Oil and water

Satiricus was surprised. And as most people would know – and his friend Cappo certainly did – this was not an unusual condition for him. “What are people so upset about?” he asked plaintively.
“Suh wha’ badda yuh dis time, Sato?” asked Cappo without pausing, as he polished off the beer he’d just started. He and Satiricus were at the Back Street Bar, fighting off the heat wave, the only way they knew – with a continuous stream of cold beer.
“What do you mean?” replied Satiricus, surprised that Cappo didn’t divine what was going on inside his head. “What wrong did Van East Charlie do, for people to hound him so?”
“Yuh talkin’ ’bout Baby Jesus?” asked Cappo with a grin as he waved frantically to the waitress to replenish his depleted beer stocks.
“That’s being very rude, Cappo,” said Satiricus sententiously. “You know the man was Burnt Ham son-in-law.”

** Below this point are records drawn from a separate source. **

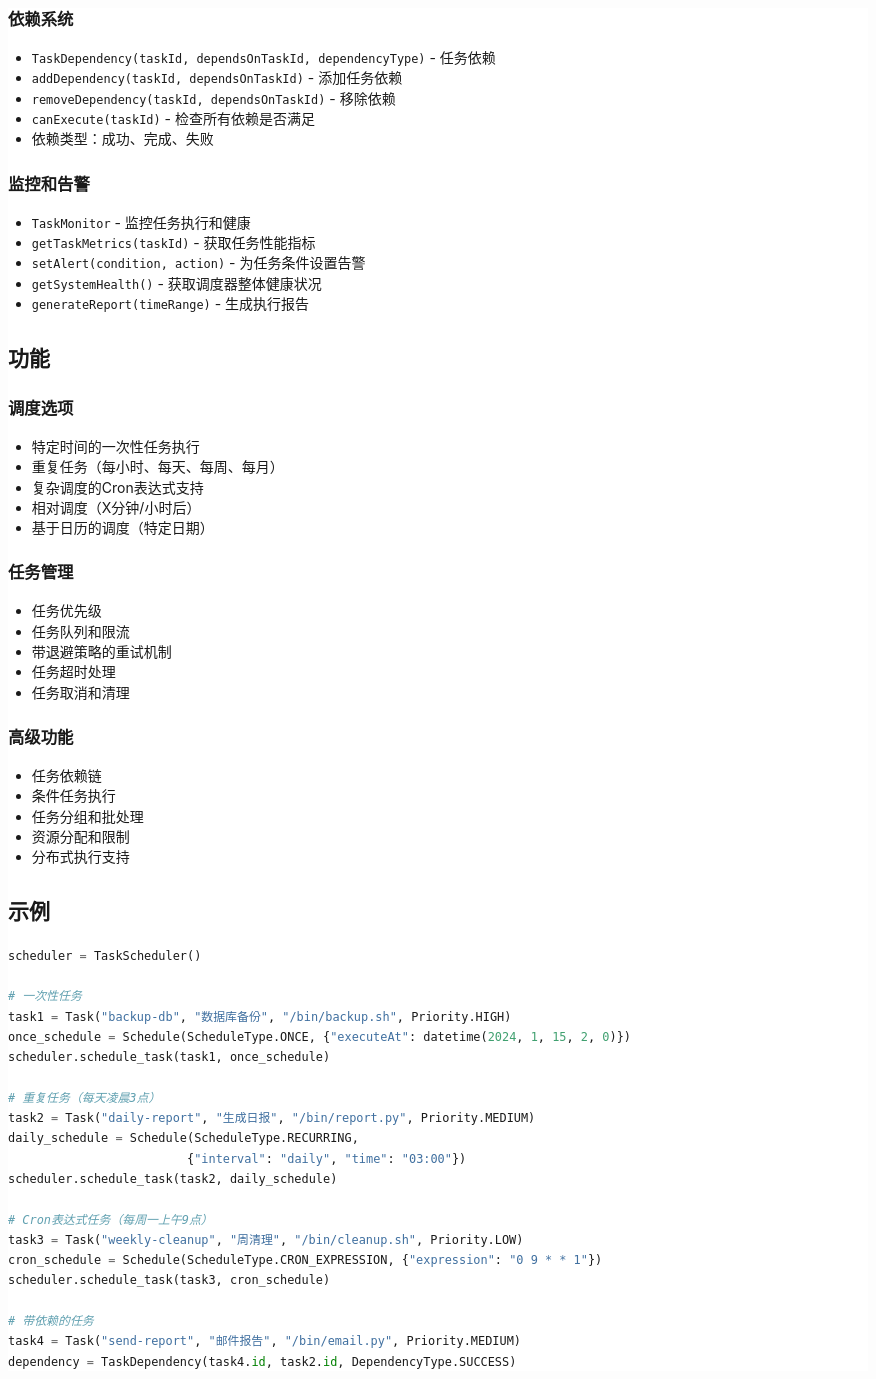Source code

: ### 依赖系统
- `TaskDependency(taskId, dependsOnTaskId, dependencyType)` - 任务依赖
- `addDependency(taskId, dependsOnTaskId)` - 添加任务依赖
- `removeDependency(taskId, dependsOnTaskId)` - 移除依赖
- `canExecute(taskId)` - 检查所有依赖是否满足
- 依赖类型：成功、完成、失败

### 监控和告警
- `TaskMonitor` - 监控任务执行和健康
- `getTaskMetrics(taskId)` - 获取任务性能指标
- `setAlert(condition, action)` - 为任务条件设置告警
- `getSystemHealth()` - 获取调度器整体健康状况
- `generateReport(timeRange)` - 生成执行报告

## 功能

### 调度选项
- 特定时间的一次性任务执行
- 重复任务（每小时、每天、每周、每月）
- 复杂调度的Cron表达式支持
- 相对调度（X分钟/小时后）
- 基于日历的调度（特定日期）

### 任务管理
- 任务优先级
- 任务队列和限流
- 带退避策略的重试机制
- 任务超时处理
- 任务取消和清理

### 高级功能
- 任务依赖链
- 条件任务执行
- 任务分组和批处理
- 资源分配和限制
- 分布式执行支持

## 示例

```python
scheduler = TaskScheduler()

# 一次性任务
task1 = Task("backup-db", "数据库备份", "/bin/backup.sh", Priority.HIGH)
once_schedule = Schedule(ScheduleType.ONCE, {"executeAt": datetime(2024, 1, 15, 2, 0)})
scheduler.schedule_task(task1, once_schedule)

# 重复任务（每天凌晨3点）
task2 = Task("daily-report", "生成日报", "/bin/report.py", Priority.MEDIUM)
daily_schedule = Schedule(ScheduleType.RECURRING,
                         {"interval": "daily", "time": "03:00"})
scheduler.schedule_task(task2, daily_schedule)

# Cron表达式任务（每周一上午9点）
task3 = Task("weekly-cleanup", "周清理", "/bin/cleanup.sh", Priority.LOW)
cron_schedule = Schedule(ScheduleType.CRON_EXPRESSION, {"expression": "0 9 * * 1"})
scheduler.schedule_task(task3, cron_schedule)

# 带依赖的任务
task4 = Task("send-report", "邮件报告", "/bin/email.py", Priority.MEDIUM)
dependency = TaskDependency(task4.id, task2.id, DependencyType.SUCCESS)
```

“Me know, Sato,” said Cappo in relief as he saw the waitress meandering her way towards their table. “Da wha’ mek people use fuh call’e “Baby Jesus”!!”

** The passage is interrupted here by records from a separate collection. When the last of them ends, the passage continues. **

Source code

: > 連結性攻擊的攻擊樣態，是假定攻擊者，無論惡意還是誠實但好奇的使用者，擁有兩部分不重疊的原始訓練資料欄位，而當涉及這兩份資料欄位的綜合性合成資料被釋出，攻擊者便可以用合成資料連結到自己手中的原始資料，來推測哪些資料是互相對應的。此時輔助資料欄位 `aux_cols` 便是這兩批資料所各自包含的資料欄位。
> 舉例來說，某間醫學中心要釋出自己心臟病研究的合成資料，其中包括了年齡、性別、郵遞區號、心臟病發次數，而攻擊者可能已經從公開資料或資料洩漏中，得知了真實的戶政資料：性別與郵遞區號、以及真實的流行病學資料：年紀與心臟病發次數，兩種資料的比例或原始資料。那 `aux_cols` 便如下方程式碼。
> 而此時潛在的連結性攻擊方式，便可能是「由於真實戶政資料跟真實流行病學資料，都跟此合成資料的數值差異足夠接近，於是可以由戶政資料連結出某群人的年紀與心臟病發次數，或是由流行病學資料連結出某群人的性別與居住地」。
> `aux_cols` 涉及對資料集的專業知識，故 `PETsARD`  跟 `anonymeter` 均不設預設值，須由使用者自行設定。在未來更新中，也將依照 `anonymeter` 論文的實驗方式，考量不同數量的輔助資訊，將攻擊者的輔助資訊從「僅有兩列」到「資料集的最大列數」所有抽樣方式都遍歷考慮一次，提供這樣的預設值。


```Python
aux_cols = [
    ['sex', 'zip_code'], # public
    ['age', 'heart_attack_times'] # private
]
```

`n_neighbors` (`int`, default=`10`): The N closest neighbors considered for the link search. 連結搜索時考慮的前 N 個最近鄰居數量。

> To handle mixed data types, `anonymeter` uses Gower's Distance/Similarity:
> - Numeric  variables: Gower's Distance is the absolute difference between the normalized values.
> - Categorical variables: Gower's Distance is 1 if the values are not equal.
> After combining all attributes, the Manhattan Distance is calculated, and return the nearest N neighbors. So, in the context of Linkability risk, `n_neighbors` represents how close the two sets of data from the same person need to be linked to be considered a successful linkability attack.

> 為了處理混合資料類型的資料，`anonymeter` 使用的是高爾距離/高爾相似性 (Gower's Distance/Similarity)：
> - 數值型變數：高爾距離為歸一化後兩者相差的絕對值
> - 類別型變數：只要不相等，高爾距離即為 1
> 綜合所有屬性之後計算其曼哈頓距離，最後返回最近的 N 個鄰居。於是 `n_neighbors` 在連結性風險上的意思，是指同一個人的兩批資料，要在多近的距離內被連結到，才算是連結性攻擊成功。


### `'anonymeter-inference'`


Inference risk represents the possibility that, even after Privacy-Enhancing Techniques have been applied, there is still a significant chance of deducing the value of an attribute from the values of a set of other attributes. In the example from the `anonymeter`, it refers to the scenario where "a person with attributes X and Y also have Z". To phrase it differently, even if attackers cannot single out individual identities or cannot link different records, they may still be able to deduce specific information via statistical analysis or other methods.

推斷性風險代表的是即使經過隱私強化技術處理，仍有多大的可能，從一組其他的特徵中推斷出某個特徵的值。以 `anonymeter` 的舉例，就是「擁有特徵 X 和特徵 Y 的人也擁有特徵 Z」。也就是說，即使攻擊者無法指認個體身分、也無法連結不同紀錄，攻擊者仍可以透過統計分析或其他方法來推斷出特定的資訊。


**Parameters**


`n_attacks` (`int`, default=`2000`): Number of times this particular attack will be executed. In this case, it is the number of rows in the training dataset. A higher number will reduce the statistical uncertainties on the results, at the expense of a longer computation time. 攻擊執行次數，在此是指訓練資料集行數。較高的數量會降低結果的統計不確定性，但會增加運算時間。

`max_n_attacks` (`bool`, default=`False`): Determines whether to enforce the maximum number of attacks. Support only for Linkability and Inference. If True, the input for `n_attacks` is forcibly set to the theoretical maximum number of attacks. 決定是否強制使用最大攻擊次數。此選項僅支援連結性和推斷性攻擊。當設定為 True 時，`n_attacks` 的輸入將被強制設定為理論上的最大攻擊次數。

“What?!” exclaimed Satiricus.
“Yes, Budday!” said Cappo. ” ‘e cou’d do not’in wraang. He bin a Gaad son!”
“Sometimes I don’t know about you, Cappo,” said Satiricus. “I’m talking about how people carrying on just because he got a licence to import and export oil.”
“Look like ‘e still ah Gaad son!” said Cappo with a snort. “De maan get dat licence in five weeks! Me brudder-in-law tek five year fuh hear he cyaan open wan gas station!”
“I didn’t know that,” replied Satiricus. “Why?”
“He nah bin gat de prappa stainless steel storage tank, de GEA people tell ‘e,” said Cappo. “Suh Baby Jesus mussee gat big, big stainless tank fuh store all dem oil ‘e gon bring in?”
Satiricus was quiet for a while, then said quietly, “I don’t think he has any tanks.”
“An’ ‘e done get licence?” chortled Cappo. “Me tell yuh, de man ah Baby Jesus! But he nah de big baas fuh de Watah Company?”
“Yes, he’s the Chairman of the Water Company,” confirmed Satiricus. “What’s wrong with that?”
“Wraang? Me done tell yuh Baby Jesus cyaan do not’in wraang!” smiled Cappo. “Me jus’ t’ink ‘e can store de oil in dem big tank ‘e Watah Company bill all ovah de place.”
“Cappo, you know oil and water can’t mix,” said Satiricus sternly.
“Sato, if Jesus can change watah to wine, yuh na t’ink Baby Jesus can change watah to oil?”